We have posted several times on the negotiation and finalization of the Covered Agreement (“the Agreement”) negotiated by the Obama Administration and approved by the Trump Administration with the European Union. The agreed text of the Agreement was released in January of this year, and the House Financial Services Committee held a hearing on the Agreement the following month. The Trump Administration’s decision to sign the Agreement was announced in July, and included a statement that the U.S. would issue a “U.S. policy statement on implementation.” That statement intrigued many, prompting speculation as to the positions that would be taken in that policy statement. We posted an analysis of the complicated timeline for the implementation of the Agreement later that month.

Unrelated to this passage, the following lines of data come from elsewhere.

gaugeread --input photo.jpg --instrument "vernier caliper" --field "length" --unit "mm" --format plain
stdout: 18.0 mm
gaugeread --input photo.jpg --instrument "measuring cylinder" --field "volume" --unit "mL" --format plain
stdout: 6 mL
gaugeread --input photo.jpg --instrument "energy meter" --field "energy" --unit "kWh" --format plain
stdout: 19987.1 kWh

In conjunction with the signing of the Agreement on September 22, the U.S. released the anticipated policy statement. The policy statement is not remarkable, and is based upon a theme that the Agreement affirms, preserves, and builds upon the U.S. state-based structure for the regulation of the business of insurance. The policy statement summarizes various provisions of the Agreement, stating in part that the Agreement:
- with respect to the collateral requirement, “does not prevent a state insurance regulator from imposing non-collateral requirements that do not have substantially the same regulatory impact as collateral requirements as conditions for ceding companies to enter into reinsurance agreements with EU reinsurers or to allow credit for such reinsurance, if the state insurance regulator applies the same requirements in the case of reinsurance agreements with U.S. reinsurers domiciled in that state;”
- does not prevent parties to reinsurance agreements to contractually require collateral for reinsurance;
- excludes the US parent of US-domiciled reinsurers from the need to comply with the requirements of Solvency II just because it has an affiliate doing business in the EU; and
- preserves the authority of the states (in conjunction with the NAIC) to set capital requirements for US insurance groups.

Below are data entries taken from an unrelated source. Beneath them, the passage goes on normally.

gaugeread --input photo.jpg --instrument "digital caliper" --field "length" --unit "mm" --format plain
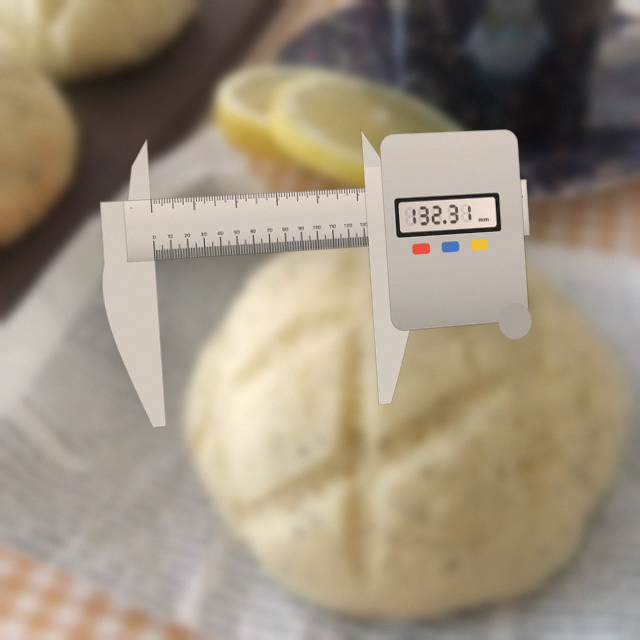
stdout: 132.31 mm
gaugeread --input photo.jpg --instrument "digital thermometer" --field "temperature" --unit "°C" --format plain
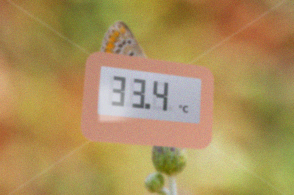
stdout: 33.4 °C
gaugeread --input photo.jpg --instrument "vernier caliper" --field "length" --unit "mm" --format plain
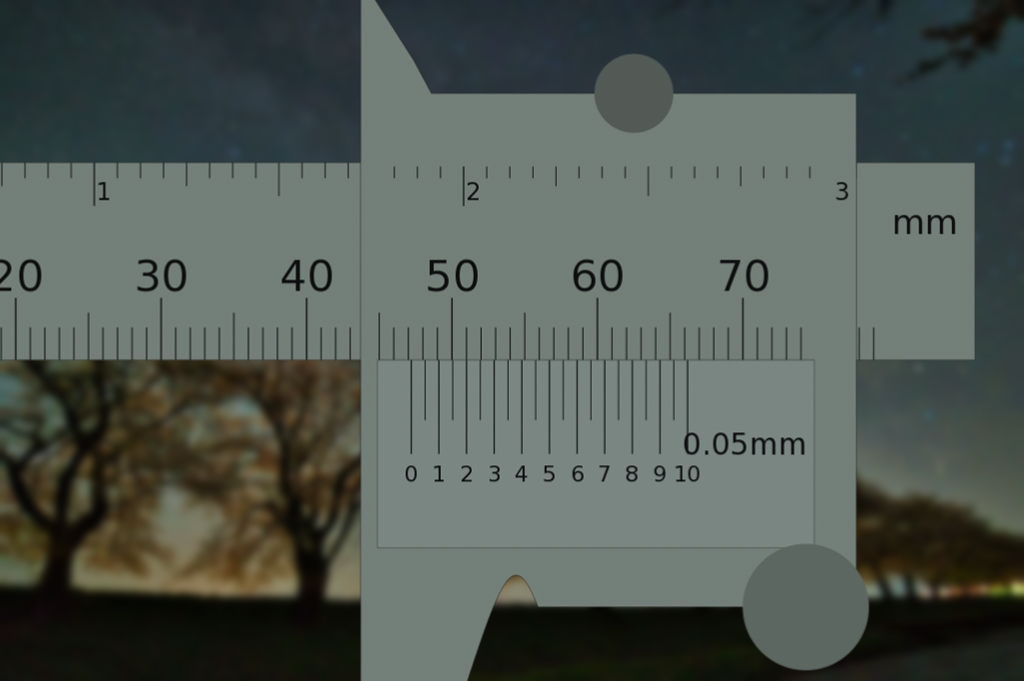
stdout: 47.2 mm
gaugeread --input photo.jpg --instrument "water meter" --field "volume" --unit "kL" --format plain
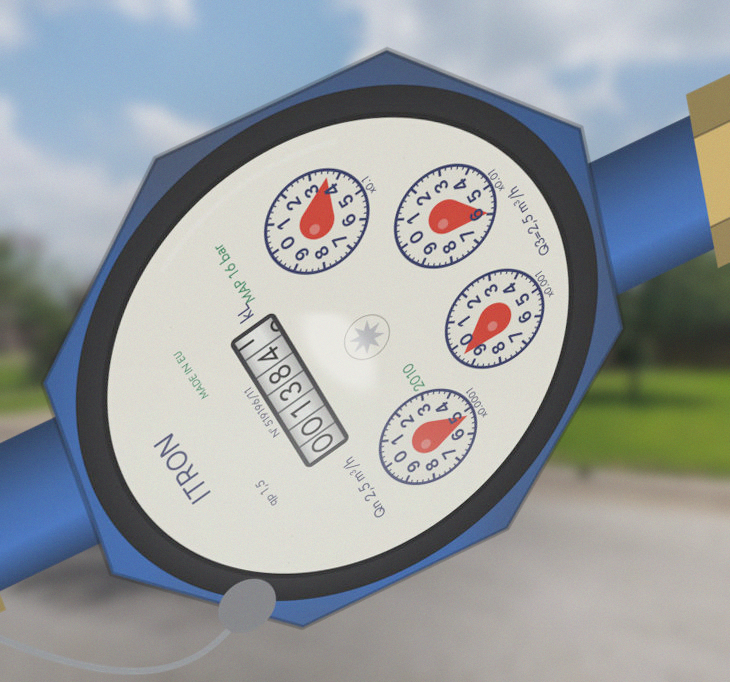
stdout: 13841.3595 kL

The principal text of the Conclusion section of the policy statement provides:
The Agreement supports the principles specified in the Presidential Executive Order on Core Principles for Regulating the United States Financial System (Feb. 3, 2017) by enabling U.S. companies to be competitive with foreign firmshttps://www.reinsurancefocus.com/wp-admin/edit.php in domestic and foreign markets; advancing U.S. interests in international financial regulatory negotiations and meetings; and making regulation efficient, effective, and appropriately tailored. The United States looks forward to promoting the interests of U.S. stakeholders, U.S. insurance regulators, and the U.S. economy as the Agreement is implemented. The United States also shares with the EU the goal of protecting insurance and reinsurance consumers while respecting one another’s system for supervision and regulation.